Dental Consideration of Exposed Maxillary Bone Secondary to Mucormycosis in Acute Lymphoblastic Leukemia: Case Report
Abstract
Mucormycosis is an invasive fungal infection which arises due to immune compromised state of individuals.1 It is the second most common mucormycosis after aspergillosis caused by actinomucor, rhizopus, rhizomucor, and mucor species.
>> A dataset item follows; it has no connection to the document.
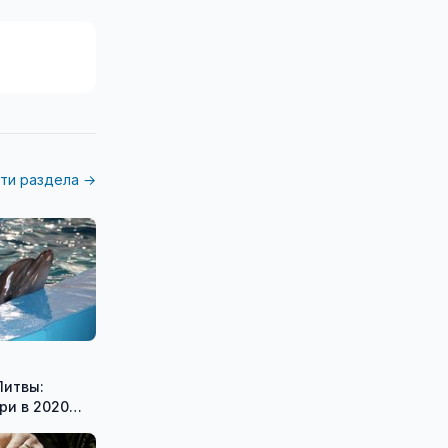
ти раздела →
Литвы:
ри в 2020
тичные планы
The most important risk factor for mucormycosis development is malignant hematological disorders, bone marrow transplantation and prolonged corticosteroid administration in immunocompromised patient.2 Predisposing factors also includes malnutrition, prematurity, HIV infection and diabetes mellitus.3 The characteristics of mucor species infection is rapid vascular invasion followed by vascular thrombosis and tissue necrosis.4 The patients of leukemia having impaired immunity are more prone for mucormycosis infection.5 Usually, mucormycosis presents as an acute infection and manifests as rhinocerebral, pulmonary, gastrointestinal, cutaneous or disseminated forms.6 Immunosuppressive condition of the body rise the chance of opportunistic fungal infection.3 Uncontrolled invasive fungal infection can cause destruction of surrounding tissues and bone and, can cause exposure to external environment.5 Exposed maxillary bone can occur due to trauma, bacterial infection leading to osteomyelitis, viral infection like herpes zoster, fungal infection such as mucormycosis, and malignancies. Exposed maxillary bone may cause oro-antral communication and fistula which is an unusual communication between the oral cavity and the maxillary sinus. The aim is report a case of exposed maxillary bone due to mucormycosis in a nine year old child of acute lymphoblastic leukemia (ALL) for the dental consideration.